Using these the model is defined as multiplying an input by the weight matrix and adding the bias. A softmax function is used to transform the output into a probability distribution.

  let model xs = Tensor.(softmax (mm xs ws + bs)) in

We use gradient descent to minimize cross-entropy with respect to variables ws and bs and iterate this a couple hundred times.
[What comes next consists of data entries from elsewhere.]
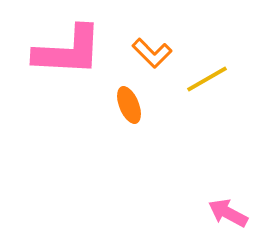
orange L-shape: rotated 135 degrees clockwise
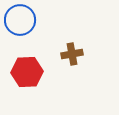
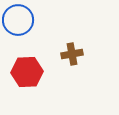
blue circle: moved 2 px left
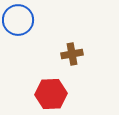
red hexagon: moved 24 px right, 22 px down
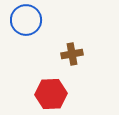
blue circle: moved 8 px right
Rather than using an optimizer we perform the gradient descent updates manually. This is only to illustrate how gradients can be computed and used. Other examples such as nn.ml or conv.ml use an Adam optimizer.

  for index = 1 to 200 do
    (* Compute the cross-entropy loss. *)
    let loss = Tensor.(mean (- train_labels * log (model train_images +f 1e-6))) in

    (* Compute the gradients via backpropagation. *)
    Tensor.backward loss;

    (* Apply gradient descent, disable gradient tracking for these. *)
    Tensor.(no_grad (fun () ->
        ws -= grad ws * learning_rate;
        bs -= grad bs * learning_rate));
    Tensor.zero_grad ws;
    Tensor.zero_grad bs;

Running this code should build a model that has ~92% accuracy.

A Simple Neural-Network

The code can be found in nn.ml, accuracy should reach ~96%.

Convolutional Neural-Network

The code can be found in conv.ml, accuracy should reach ~99%.